Zelf kreeg ze ook eens de vraag van haar apotheker ‘wanneer haar stopweek zou zijn’. ’’Terwijl de arts het daar helemaal niet met mij over had gehad en dit bij Crohnpatiënten ook niet nodig is.’’
Volgens Markus leeft bij patiënten ook de nodige onrust over het verschil tussen biologische geneesmiddelen en biosimilars. ‘’Vaak zoeken patiënten lang voordat ze een goed werkend behandeling hebben en zijn ze bezorgd als ze horen dat ze moeten overstappen naar een ander medicijn.’’
Meepraten over hun behandeling
Zo leven bij patiënten vaak nog vele vragen en angsten. Precies daarom is het volgens de directeur van de CCUVN zo belangrijk dat zorgverleners hen mee laten beslissen over hun behandeling.’’Laat patiënten niet alleen meedenken over hun medicijnen, maar ook bijvoorbeeld over hun voeding. Of over medicijnen die wel werken, maar nog niet geregistreerd zijn. En denk na wie die dan moet betalen. Patiënten zelf maken elke maand zo 50 tot 200 euro aan eigen kosten.’’

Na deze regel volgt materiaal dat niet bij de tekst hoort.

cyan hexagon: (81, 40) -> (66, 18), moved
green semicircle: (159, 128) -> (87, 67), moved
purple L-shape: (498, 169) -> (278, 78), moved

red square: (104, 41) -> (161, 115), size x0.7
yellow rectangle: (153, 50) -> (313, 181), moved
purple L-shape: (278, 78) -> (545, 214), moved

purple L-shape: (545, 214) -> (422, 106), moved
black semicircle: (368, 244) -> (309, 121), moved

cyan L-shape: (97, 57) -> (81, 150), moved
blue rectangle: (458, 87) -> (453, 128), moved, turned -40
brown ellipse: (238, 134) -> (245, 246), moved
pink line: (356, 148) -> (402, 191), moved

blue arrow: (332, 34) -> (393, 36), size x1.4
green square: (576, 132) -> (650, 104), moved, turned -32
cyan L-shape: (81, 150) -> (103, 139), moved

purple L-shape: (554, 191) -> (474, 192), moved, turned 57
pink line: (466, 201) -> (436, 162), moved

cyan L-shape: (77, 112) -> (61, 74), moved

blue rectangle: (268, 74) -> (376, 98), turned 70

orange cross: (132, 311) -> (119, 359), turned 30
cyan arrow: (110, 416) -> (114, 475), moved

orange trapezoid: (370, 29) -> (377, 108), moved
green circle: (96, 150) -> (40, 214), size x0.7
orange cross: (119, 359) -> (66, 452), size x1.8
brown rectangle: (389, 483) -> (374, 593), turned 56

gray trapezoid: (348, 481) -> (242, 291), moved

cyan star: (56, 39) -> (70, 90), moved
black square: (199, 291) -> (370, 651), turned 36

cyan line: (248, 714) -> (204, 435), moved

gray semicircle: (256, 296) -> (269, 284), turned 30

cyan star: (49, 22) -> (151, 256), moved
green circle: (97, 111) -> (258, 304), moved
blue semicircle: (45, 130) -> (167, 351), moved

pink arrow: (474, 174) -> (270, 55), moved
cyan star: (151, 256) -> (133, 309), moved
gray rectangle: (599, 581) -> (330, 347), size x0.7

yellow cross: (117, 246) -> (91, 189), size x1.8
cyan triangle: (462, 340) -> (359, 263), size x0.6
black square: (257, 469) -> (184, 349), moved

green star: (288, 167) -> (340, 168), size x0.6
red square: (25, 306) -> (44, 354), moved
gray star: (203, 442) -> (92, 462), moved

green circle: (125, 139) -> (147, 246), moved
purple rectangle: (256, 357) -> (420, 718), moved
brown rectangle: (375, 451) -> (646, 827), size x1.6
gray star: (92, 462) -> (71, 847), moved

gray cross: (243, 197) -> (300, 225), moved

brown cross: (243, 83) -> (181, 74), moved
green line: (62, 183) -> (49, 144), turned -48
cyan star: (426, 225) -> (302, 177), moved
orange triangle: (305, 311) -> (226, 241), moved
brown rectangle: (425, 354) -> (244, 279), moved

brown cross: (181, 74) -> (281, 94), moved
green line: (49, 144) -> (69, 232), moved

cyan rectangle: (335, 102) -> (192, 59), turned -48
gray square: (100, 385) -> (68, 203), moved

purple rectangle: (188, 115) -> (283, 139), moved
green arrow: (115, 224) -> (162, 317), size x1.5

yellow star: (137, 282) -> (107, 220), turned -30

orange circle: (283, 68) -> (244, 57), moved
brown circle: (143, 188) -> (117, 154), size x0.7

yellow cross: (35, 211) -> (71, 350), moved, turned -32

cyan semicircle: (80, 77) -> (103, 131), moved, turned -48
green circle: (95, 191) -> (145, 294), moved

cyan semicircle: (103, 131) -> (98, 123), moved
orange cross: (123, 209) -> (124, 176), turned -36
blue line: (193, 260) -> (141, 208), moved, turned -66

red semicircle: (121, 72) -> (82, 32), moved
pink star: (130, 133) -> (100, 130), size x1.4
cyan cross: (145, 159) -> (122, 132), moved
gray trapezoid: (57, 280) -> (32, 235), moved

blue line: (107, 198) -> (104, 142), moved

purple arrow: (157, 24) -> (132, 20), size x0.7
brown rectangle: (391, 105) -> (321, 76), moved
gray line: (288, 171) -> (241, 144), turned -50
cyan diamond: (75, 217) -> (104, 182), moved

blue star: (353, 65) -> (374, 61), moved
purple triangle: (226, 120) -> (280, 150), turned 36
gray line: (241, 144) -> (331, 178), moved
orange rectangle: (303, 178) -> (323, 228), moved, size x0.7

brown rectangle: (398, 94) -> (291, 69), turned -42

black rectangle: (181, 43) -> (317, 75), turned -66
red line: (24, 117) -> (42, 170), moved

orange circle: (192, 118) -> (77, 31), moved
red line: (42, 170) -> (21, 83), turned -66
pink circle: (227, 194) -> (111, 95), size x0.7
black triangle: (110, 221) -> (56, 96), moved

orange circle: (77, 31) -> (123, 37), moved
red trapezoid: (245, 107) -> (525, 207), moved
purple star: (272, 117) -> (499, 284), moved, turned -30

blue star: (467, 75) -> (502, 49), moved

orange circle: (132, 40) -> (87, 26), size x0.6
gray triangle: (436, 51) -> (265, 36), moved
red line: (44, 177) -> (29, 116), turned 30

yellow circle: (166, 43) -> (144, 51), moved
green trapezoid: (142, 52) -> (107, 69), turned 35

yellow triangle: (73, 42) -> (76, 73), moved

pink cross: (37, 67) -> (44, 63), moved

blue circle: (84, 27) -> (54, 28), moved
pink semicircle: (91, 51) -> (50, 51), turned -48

Patiënt wil meepraten, maar mag niet altijd
Vaak willen patiënten wel meepraten, maar dat mag niet altijd, stelt Tineke Markus, directeur van CCUVN
Uit een onderzoek van de CCUVN van enkele jaren geleden, blijkt dat 77 procent van de mensen graag mee wil praten over zijn behandeling, maar dat 21 procent niet mee mág praten van zijn behandelaar. ’’Mensen willen graag meepraten en ook over onderwerpen die in de spreekkamer nauwelijks besproken worden zoals seksualiteit of het verschil tussen biosimilars en biologicals. Ze lezen of horen ook graag over ervaringen van andere patiënten.’’
Echt contact met je zorgverlener
Verder geeft zeventig procent van de patiënten aan ook graag met hun zorgverlener te willen praten over het behoud óf krijgen van meer levenskwaliteit.
’’Hoe vaak heb je als patiënt écht contact met je arts of apotheker? Terwijl ik als patiënt altijd wel iets te melden heb over mijn medicijnen. Loop daarom als zorgverlener zelf ook eens langs bij patiënten die aan het infuus liggen of ga naar informatiebijeenkomsten voor patiënten. Dat is enorm waardevol.’’
Bronnen
- Lezing van Tineke Markus tijdens Pfizer-workshop voor ziekenhuisapohtekers over shared decisionmaking.